Krull-Akizuki theorem without Axiom of Choice

Motivation
This question came from my efforts to solve this problem presented by Andre Weil in 1951.

We use the definitions in my answers to this question.
Can we prove the following theorem without Axiom of Choice?

Theorem
Let $A$ be a weakly Artinian integral domain.
Let $K$ be the field of fractions of $A$.
Let $L$ be a finite extension field of $K$.
Let $B$ be a subring of L containing $A$.
Then the following assertions hold.

(1) Every ideal of $B$ is finitely generated

(2) Every non-zero prime ideal of $B$ is maximal.

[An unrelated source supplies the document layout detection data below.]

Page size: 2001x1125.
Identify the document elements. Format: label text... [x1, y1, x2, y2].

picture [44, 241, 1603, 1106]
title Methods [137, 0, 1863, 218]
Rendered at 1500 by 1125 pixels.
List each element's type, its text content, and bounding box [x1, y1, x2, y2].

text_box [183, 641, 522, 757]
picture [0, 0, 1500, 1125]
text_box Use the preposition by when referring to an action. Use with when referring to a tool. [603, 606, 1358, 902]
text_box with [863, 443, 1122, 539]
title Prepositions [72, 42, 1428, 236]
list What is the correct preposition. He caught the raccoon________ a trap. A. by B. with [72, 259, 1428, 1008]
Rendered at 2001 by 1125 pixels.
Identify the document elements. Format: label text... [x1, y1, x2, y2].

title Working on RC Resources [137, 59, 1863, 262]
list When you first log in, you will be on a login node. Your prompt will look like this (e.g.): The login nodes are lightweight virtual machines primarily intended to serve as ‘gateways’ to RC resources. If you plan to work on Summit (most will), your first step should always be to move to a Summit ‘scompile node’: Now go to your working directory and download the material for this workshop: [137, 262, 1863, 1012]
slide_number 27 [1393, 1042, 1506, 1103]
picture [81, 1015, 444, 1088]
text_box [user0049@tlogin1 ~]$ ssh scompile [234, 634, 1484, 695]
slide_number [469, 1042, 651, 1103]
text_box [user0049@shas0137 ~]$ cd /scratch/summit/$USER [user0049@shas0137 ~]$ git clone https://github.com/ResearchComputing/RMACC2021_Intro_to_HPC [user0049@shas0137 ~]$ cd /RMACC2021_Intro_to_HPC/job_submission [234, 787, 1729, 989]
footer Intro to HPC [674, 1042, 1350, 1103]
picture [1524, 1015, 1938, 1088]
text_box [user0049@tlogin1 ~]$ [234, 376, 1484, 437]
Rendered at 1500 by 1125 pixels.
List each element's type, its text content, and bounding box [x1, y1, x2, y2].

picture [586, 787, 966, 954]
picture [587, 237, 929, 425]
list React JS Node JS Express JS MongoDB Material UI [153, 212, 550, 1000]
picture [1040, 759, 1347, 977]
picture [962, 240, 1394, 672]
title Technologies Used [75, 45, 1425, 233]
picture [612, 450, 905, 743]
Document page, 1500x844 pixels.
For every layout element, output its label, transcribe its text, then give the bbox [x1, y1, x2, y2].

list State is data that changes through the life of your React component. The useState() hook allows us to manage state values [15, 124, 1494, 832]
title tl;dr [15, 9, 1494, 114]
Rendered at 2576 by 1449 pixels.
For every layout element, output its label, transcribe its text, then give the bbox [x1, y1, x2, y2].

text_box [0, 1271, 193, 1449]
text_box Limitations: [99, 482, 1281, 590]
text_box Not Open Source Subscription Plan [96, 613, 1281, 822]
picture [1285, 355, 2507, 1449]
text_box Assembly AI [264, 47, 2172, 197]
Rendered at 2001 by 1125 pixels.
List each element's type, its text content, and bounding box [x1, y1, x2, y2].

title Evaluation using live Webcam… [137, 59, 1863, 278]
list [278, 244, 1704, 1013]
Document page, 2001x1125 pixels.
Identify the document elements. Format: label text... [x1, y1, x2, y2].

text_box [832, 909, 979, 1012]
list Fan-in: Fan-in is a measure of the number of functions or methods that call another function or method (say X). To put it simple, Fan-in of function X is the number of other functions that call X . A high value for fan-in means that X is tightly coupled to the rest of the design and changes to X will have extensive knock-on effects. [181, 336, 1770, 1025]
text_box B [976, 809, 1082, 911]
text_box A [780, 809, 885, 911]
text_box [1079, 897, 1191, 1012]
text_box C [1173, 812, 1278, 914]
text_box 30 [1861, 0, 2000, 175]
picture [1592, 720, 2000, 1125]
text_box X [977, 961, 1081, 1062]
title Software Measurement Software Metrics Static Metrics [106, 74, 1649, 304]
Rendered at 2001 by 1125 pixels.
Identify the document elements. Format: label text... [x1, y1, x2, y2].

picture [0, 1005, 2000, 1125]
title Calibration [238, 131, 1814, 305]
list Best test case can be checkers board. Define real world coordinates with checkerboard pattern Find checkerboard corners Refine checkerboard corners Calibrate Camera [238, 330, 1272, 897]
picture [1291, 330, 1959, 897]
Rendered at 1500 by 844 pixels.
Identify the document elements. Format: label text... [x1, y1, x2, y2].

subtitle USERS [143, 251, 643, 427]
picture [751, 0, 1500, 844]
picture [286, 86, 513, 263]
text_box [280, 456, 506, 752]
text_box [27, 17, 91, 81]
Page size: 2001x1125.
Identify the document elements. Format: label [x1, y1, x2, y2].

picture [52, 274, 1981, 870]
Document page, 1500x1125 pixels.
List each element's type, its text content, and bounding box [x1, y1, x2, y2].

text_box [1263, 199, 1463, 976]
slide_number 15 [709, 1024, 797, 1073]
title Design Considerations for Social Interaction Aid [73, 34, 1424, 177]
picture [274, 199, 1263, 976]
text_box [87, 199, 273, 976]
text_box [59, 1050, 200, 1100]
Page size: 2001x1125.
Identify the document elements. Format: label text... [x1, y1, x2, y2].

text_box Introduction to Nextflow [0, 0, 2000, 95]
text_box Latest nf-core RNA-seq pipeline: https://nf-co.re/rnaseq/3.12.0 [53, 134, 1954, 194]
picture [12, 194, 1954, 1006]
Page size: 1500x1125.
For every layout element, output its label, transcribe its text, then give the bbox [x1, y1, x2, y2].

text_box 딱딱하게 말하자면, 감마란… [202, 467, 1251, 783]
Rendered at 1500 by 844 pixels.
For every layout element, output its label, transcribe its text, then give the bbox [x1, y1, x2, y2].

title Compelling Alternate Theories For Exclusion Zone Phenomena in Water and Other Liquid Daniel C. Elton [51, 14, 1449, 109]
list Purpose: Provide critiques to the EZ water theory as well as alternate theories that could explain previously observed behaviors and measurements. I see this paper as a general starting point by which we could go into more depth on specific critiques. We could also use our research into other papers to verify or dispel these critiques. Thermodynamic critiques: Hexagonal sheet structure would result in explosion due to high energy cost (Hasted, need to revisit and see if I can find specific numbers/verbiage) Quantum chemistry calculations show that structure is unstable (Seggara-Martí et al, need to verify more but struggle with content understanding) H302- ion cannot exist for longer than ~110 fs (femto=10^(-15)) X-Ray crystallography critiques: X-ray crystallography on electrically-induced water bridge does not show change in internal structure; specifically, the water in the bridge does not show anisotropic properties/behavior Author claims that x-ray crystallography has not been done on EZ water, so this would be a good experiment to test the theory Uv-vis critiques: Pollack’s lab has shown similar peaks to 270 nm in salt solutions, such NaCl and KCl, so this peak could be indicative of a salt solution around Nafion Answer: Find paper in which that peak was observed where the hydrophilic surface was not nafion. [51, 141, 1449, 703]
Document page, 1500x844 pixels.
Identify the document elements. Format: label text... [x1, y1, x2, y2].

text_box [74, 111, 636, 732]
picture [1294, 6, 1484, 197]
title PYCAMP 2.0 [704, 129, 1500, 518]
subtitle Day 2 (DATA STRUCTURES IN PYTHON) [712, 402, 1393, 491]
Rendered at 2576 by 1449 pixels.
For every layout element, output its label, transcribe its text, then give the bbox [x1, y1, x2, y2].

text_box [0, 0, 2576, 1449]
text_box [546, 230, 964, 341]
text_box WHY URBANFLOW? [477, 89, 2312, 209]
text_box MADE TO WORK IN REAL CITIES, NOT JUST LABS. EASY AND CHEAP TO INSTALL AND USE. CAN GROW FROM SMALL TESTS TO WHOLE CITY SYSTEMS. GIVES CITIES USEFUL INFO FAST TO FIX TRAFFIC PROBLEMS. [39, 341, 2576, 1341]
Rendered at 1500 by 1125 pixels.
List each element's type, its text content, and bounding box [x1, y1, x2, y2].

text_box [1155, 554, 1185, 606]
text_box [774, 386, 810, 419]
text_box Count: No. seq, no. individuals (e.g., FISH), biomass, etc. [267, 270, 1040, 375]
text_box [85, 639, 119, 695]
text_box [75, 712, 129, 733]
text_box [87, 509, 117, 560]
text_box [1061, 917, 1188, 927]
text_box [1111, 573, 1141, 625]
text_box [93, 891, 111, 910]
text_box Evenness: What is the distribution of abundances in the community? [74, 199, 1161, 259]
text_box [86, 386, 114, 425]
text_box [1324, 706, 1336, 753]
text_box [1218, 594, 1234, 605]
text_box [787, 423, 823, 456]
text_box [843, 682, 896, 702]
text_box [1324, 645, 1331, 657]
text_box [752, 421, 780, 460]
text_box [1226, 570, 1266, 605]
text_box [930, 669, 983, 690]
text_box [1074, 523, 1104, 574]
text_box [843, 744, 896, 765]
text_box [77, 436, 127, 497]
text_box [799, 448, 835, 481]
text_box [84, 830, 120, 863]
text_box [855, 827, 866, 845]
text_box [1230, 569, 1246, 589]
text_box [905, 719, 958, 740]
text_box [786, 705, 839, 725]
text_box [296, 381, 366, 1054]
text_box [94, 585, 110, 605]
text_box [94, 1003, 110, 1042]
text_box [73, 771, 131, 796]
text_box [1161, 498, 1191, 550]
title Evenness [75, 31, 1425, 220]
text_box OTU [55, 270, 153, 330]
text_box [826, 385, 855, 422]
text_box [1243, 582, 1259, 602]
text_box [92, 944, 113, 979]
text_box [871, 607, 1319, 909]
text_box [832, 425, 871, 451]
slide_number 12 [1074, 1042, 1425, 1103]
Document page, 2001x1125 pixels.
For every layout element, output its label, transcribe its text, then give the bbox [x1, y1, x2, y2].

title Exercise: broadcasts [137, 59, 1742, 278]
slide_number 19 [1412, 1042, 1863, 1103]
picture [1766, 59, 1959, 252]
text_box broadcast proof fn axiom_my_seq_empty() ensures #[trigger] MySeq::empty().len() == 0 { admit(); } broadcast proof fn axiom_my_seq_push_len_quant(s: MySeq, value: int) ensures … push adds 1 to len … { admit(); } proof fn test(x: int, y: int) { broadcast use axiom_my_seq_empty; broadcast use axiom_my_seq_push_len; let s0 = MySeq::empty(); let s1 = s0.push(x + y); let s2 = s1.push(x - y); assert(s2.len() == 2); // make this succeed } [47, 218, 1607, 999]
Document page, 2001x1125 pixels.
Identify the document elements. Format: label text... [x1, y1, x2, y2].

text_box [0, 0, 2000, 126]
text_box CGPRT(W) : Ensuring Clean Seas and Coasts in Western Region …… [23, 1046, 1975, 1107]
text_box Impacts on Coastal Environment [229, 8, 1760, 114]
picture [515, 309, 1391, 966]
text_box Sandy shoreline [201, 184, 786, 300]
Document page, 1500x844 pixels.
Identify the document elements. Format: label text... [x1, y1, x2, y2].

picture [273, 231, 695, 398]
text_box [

(3) $leng_A B/I$ is finite for every non-zero ideal $I$ of $B$.

EDIT
Why worry about the axiom of choice?

Solutions Collecting From Web of "Krull-Akizuki theorem without Axiom of Choice"

I borrowed the idea of the Bourbaki’s proof of Krull-Akizuki theorem.

Lemma 1
Let A be a weakly Artinian integral domain.
Let $M$ be a torsion $A$-module of finite type.
Then $leng_A M$ is finite.

Proof:
Let $x_1, …, x_n$ be generating elements of $M$.
There exists a non-zero element $f$ of $A$ such that $fx_i = 0$, $i = 1, …, n$.
Let $\psi:A^n \rightarrow M$ be the morphism defined by $\psi(e_i) = x_i$, $i = 1, …, n$,
where $e_1, …, e_n$ is the canonical basis of $A^n$.
Since $leng_A A^n/fA^n$ is finite and $\psi$ induces a surjective mophism $A^n/fA^n \rightarrow M$, $leng_A M$ is finite.
QED

Lemma 2
Let A be a weakly Artinian integral domain.
Let $K$ be the field of fractions of $A$.
Let $M$ be a torsion-free $A$-module of finite type.
Let $r = dim_K M \otimes_A K$.
Let $f$ be a non-zero element of $A$.
Then $leng_A M/fM \leq r(leng_A A/fA)$

Proof:
There exists a $A$-submodule $L$ of $M$ such that $L$ is isomorphic to $A^r$ and $Q = M/L$ is a torsion module of finite type over $A$.
Hence, by Lemma 1, $leng_A Q$ is finite.
Let $n \geq 1$ be any integer.
The kernel of $M/f^nM \rightarrow Q/f^nQ$ is $(L + f^nM)/f^nM$ which is isomorphic to $L/(f^nM \cap L)$.
Since $f^nL \subset f^nM \cap L$,
$leng_A M/f^nM \leq leng_A L/f^nL + leng_A Q/f^nQ \leq leng_A L/f^nL + leng_A Q$.
Since $M$ is torsion-free, $f$ induces isomorphism $M/fM \rightarrow fM/f^2M$.
Hence $leng_A M/f^nM = n(leng_A M/fM)$.
Similarly $leng_A L/f^nL = n(leng_A L/fL)$.
Hence $leng_A M/fM \leq leng_A L/fL + (1/n) leng_A Q$.
Since $L$ is isomorphic to $A^r$, $leng_A L/fL = r(leng_A A/fA)$. Hence, by letting $n \rightarrow \infty$, $leng_A M/fM \leq r(Leng_A A/fA)$.
QED

Lemma 3
Let A be a weakly Artinian integral domain.
Let $K$ be the field of fractions of $A$.
Let $M$ be a torsion-free $A$-module.
Suppose $r = dim_K M \otimes_A K$ is finite.
Let $f$ be a non-zero element of $A$.
Then $leng_A M/fM \leq r(Leng_A A/fA)$

Proof:
Let $(M_i)_I$ be the family of finitely generated $A$-submodules of $M$.
$M/fM = \cup_i (M_i + fM)/fM =\cup_i M_i/(M_i \cap fM)$.
Since $fM_i \subset M_i \cap fM$, $M_i/(M_i \cap fM)$ is isomorphic to a quotient of $M_i/fM_i$.
Hence, by Lemma 2, $leng_A M_i/(M_i \cap fM) \leq r(leng_A A/fA)$.
Hence, by By Lemma 4 of this, $leng_A M/fM \leq r(leng_A A/fA)$
QED

Lemma 4
Let A be a weakly Artinian integral domain.
Let $K$ be the field of fractions of $A$.
Let $L$ be a finite extension field of $K$.
Let $B$ be a subring of $L$ containing $A$.
Then $leng_A B/fB$ is finite for every non-zero element $f \in B$.

Proof:
Since $L$ is a finite extension of $K$, $a_rf^r + … + a_1f + a_0 = 0$, where $a_i \in A, a_0 \neq 0$.
Then $a_0 \in fB$.
Since $B \otimes_A K \subset L$, $dim_K B \otimes_A K \leq [L : K]$.
Hence, by Lemma 3, $leng_A B/a_0B$ is finite.
Hence $leng_A B/fB$ is finite.
QED

Proof of the title theorem
By Lemma 2 of my answer to this, $B$ is weakly Artinian.
Hence, by this, we are done.
QED